» **PROVIDED INFORMATION**
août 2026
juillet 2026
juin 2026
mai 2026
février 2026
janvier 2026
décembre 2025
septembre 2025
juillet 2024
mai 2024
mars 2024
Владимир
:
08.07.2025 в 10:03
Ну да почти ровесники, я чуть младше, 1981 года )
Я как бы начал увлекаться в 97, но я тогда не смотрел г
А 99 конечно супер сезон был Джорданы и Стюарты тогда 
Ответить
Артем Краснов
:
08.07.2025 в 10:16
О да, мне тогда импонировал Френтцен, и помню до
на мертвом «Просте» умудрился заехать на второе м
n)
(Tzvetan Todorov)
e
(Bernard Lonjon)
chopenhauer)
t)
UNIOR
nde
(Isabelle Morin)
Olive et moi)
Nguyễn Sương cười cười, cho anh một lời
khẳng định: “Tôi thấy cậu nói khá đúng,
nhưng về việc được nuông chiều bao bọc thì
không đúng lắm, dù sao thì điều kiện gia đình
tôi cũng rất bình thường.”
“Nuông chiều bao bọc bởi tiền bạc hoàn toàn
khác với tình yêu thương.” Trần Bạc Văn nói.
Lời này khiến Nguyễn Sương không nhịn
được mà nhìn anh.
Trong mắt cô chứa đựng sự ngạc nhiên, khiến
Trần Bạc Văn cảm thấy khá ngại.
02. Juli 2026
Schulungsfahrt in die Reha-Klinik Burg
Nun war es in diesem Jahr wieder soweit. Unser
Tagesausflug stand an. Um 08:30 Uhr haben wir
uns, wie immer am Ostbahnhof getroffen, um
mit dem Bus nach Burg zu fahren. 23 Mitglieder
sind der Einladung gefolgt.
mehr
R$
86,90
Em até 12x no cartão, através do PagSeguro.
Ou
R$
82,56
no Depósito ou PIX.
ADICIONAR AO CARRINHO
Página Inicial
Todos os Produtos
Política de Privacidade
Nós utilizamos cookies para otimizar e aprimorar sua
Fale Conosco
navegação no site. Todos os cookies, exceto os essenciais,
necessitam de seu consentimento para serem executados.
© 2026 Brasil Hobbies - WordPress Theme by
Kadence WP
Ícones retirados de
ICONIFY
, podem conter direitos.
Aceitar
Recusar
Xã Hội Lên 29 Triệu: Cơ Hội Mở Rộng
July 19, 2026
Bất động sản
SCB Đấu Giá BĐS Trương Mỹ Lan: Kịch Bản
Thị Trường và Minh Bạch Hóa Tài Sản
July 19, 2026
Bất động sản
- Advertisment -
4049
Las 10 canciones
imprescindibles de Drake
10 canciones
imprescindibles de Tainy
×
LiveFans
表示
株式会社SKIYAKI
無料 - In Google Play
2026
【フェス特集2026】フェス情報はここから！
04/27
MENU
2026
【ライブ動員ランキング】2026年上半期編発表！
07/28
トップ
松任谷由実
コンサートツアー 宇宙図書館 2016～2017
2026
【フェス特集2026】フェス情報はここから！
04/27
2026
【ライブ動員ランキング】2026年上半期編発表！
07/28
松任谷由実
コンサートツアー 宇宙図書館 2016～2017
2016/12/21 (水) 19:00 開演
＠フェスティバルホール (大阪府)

» **REQUEST**
Take the listing above and set it down exactly.

» **RESULT BELOW**
août 2026
juillet 2026
juin 2026
mai 2026
février 2026
janvier 2026
décembre 2025
septembre 2025
juillet 2024
mai 2024
mars 2024
Владимир
:
08.07.2025 в 10:03
Ну да почти ровесники, я чуть младше, 1981 года )
Я как бы начал увлекаться в 97, но я тогда не смотрел г
А 99 конечно супер сезон был Джорданы и Стюарты тогда 
Ответить
Артем Краснов
:
08.07.2025 в 10:16
О да, мне тогда импонировал Френтцен, и помню до
на мертвом «Просте» умудрился заехать на второе м
n)
(Tzvetan Todorov)
e
(Bernard Lonjon)
chopenhauer)
t)
UNIOR
nde
(Isabelle Morin)
Olive et moi)
Nguyễn Sương cười cười, cho anh một lời
khẳng định: “Tôi thấy cậu nói khá đúng,
nhưng về việc được nuông chiều bao bọc thì
không đúng lắm, dù sao thì điều kiện gia đình
tôi cũng rất bình thường.”
“Nuông chiều bao bọc bởi tiền bạc hoàn toàn
khác với tình yêu thương.” Trần Bạc Văn nói.
Lời này khiến Nguyễn Sương không nhịn
được mà nhìn anh.
Trong mắt cô chứa đựng sự ngạc nhiên, khiến
Trần Bạc Văn cảm thấy khá ngại.
02. Juli 2026
Schulungsfahrt in die Reha-Klinik Burg
Nun war es in diesem Jahr wieder soweit. Unser
Tagesausflug stand an. Um 08:30 Uhr haben wir
uns, wie immer am Ostbahnhof getroffen, um
mit dem Bus nach Burg zu fahren. 23 Mitglieder
sind der Einladung gefolgt.
mehr
R$
86,90
Em até 12x no cartão, através do PagSeguro.
Ou
R$
82,56
no Depósito ou PIX.
ADICIONAR AO CARRINHO
Página Inicial
Todos os Produtos
Política de Privacidade
Nós utilizamos cookies para otimizar e aprimorar sua
Fale Conosco
navegação no site. Todos os cookies, exceto os essenciais,
necessitam de seu consentimento para serem executados.
© 2026 Brasil Hobbies - WordPress Theme by
Kadence WP
Ícones retirados de
ICONIFY
, podem conter direitos.
Aceitar
Recusar
Xã Hội Lên 29 Triệu: Cơ Hội Mở Rộng
July 19, 2026
Bất động sản
SCB Đấu Giá BĐS Trương Mỹ Lan: Kịch Bản
Thị Trường và Minh Bạch Hóa Tài Sản
July 19, 2026
Bất động sản
- Advertisment -
4049
Las 10 canciones
imprescindibles de Drake
10 canciones
imprescindibles de Tainy
×
LiveFans
表示
株式会社SKIYAKI
無料 - In Google Play
2026
【フェス特集2026】フェス情報はここから！
04/27
MENU
2026
【ライブ動員ランキング】2026年上半期編発表！
07/28
トップ
松任谷由実
コンサートツアー 宇宙図書館 2016～2017
2026
【フェス特集2026】フェス情報はここから！
04/27
2026
【ライブ動員ランキング】2026年上半期編発表！
07/28
松任谷由実
コンサートツアー 宇宙図書館 2016～2017
2016/12/21 (水) 19:00 開演
＠フェスティバルホール (大阪府)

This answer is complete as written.